Fresh clues to the mystery of how the gut’s nervous system influences the absorption of glucose in the rest of the body have been discovered by researchers. Their results may lead to new type 2 diabetes therapies.
Type 2 diabetes allows the cells of the body to become less receptive to insulin signals, the hormone responsible for controlling blood glucose levels.
This low sensitivity is called insulin resistance and prevents the extra glucose that reaches the bloodstream after a meal from being consumed by the cells.
High glucose concentrations in the blood harm tissues all over the body over time , causing symptoms such as heart disease, loss of vision, and kidney disease.
It is estimated by the Centers for Disease Control and Prevention ( CDC) that more than 30 million people have type 2 diabetes in the United States.
In certain individuals, improvements in diet , exercise, and other aspects of life can improve symptoms and even reverse the disorder. For the treatment of type 2 diabetes, drugs are also available, but they can cause side effects such as nausea and diarrhea.
Another drawback to some antidiabetic drugs is that they have to be injected.

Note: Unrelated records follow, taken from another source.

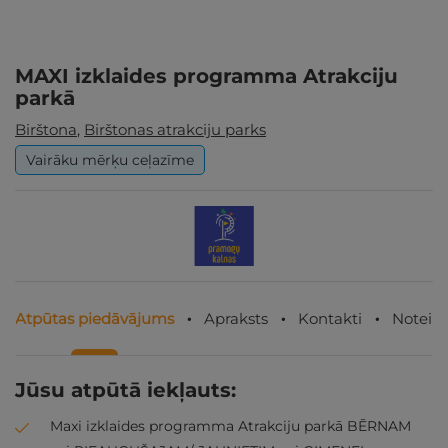
MAXI izklaides programma Atrakciju
parkā
Birštona
,
Birštonas atrakciju parks
Vairāku mērķu ceļazīme
Atpūtas piedāvājums
Apraksts
Kontakti
Noteik
Jūsu atpūtā iekļauts:
Maxi izklaides programma Atrakciju parkā BĒRNAM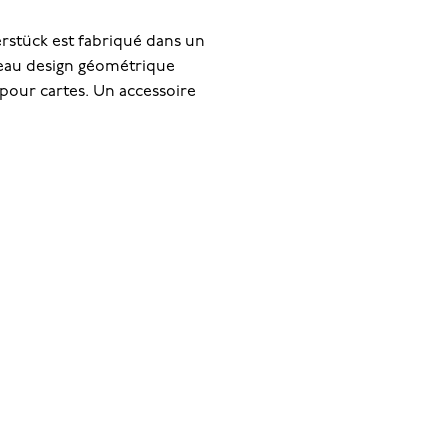
erstück est fabriqué dans un
veau design géométrique
 pour cartes. Un accessoire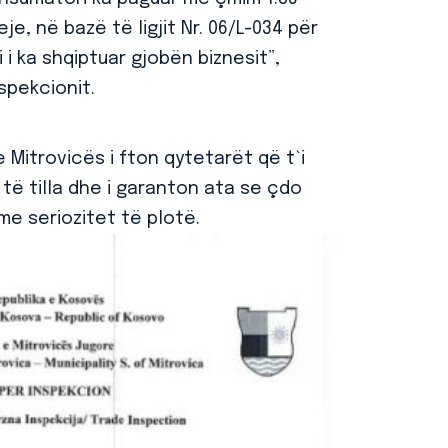
e, në bazë të ligjit Nr. 06/L-034 për
i ka shqiptuar gjobën biznesit”,
spekcionit.
 Mitrovicës i fton qytetarët që t`i
 të tilla dhe i garanton ata se çdo
e seriozitet të plotë.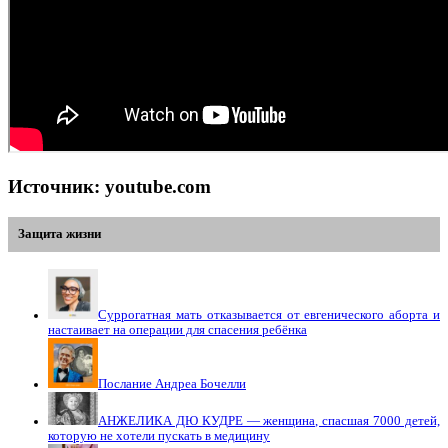
Источник: youtube.com
Защита жизни
Суррогатная мать отказывается от евгенического аборта и
настаивает на операции для спасения ребёнка
Послание Андреа Бочелли
АНЖЕЛИКА ДЮ КУДРЕ — женщина, спасшая 7000 детей,
которую не хотели пускать в медицину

It is therefore a priority for diabetes researchers to discover oral therapies that are not only successful but also free of side effects.
Now, a group of scientists, many of whom are associated with the Toulouse-based French National Institute of Health and Medical Research, or INSERM, claim they are a step closer to creating such a procedure. They published their results in the Gut journal.

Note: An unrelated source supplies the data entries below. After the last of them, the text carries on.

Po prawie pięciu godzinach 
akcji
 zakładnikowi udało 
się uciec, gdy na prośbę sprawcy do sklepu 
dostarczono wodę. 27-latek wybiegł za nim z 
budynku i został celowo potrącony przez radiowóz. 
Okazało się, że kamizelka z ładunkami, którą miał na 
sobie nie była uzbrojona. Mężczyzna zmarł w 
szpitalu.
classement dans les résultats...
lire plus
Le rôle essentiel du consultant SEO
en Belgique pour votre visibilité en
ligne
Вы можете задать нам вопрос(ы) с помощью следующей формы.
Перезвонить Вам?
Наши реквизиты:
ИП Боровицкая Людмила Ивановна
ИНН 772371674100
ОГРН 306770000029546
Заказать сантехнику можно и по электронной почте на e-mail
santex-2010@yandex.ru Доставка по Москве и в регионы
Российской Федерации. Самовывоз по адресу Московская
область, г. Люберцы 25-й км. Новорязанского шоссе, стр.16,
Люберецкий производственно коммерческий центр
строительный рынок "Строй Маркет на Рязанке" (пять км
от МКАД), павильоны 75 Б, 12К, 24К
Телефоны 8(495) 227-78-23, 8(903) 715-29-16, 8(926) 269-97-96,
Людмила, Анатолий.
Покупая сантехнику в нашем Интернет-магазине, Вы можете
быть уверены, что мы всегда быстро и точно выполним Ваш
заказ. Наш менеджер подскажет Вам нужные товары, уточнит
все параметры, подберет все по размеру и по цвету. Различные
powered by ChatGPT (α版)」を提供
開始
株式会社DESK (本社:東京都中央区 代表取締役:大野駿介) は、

This latest research builds on previous work suggesting that the metabolism of blood glucose can be enhanced by fat or lipid molecules formed by “friendly” gut bacteria.
The essential two-way contact between the brain and the highly developed nervous system of the gut, also known as the enteric nervous system or “second brain,” is thought to affect the gut-brain axis of these lipids.
There tends to be a loss of coordination between the gut and brain in type 2 diabetes. As a consequence, the brain fails to send signals to the liver , muscles, and fat tissue after a meal, asking them to absorb more bloodstream glucose. This leads to insulin resistance, in turn.
The duodenum, the first component of the small intestine, usually signals to the brain, which involves relaxing the lining of the smooth muscles. However, these muscles are chronically contracted, or hypercontractile, in individuals with type 2 diabetes, so the signal is never sent.
The researchers conclude that the secret to reversing hypercontractility and restoring balanced glucose metabolism is helpful gut bacteria.
Prebiotics are called nutrients that feed helpful bacteria. In particular, by creating different lipids, carbohydrates called fructooligosaccharides (FOS) are known to promote the growth of bacteria that enhance glucose metabolism.
Until now, however, the identity of these lipids has remained uncertain.
The researchers fed mice a special diet supplemented with FOS to find out more. Then, the contents of their colons were contrasted with those of mice not receiving supplementary FOS.
The team discovered that the only lipid in the colons of the FOS mice with substantially increased levels was a lipid called 12-HETE.
The lipid not only decreased duodenal hypercontraction, but also increased the blood glucose levels of the mice when they fed 12-HETE to diabetic mice.
The scientists studied biopsies from the duodenum of people with type 2 diabetes who had undergone antidiabetic therapies and those of healthy volunteers who had not, to investigate whether these findings related to humans.
They found that, relative to healthy volunteers, there was 38 percent less 12-HETE in the duodenum of people with diabetes. The researchers agree that this result was not statistically important, but also point in their analysis to the limited number of volunteers.
Finally, by improving the signal from a nerve receptor called the mu-opioid receptor, they demonstrated that 12-HETE decreases muscle contraction in the duodenum. This has restored communication between the brain and the gut.
This study is one of the latest to reveal close relationships between the bacteria in the human gut, collectively known as the microbiota, and our health.
The researchers are optimistic that their work will stimulate new therapies that could either improve the development of 12-HETE as a supplement in the intestine or include taking the lipid orally.
The researchers in their paper conclude:
“Using a combination of nutritional and pharmacological approaches, we have identified a new mode of communication between gut microbes and the host. In addition, we have identified novel targets and their mechanisms of action in rodents, and possibly in humans. The identification of specific targets […] to treat [type 2 diabetes] and its comorbidities represent a groundbreaking solution to develop medications without side effects.”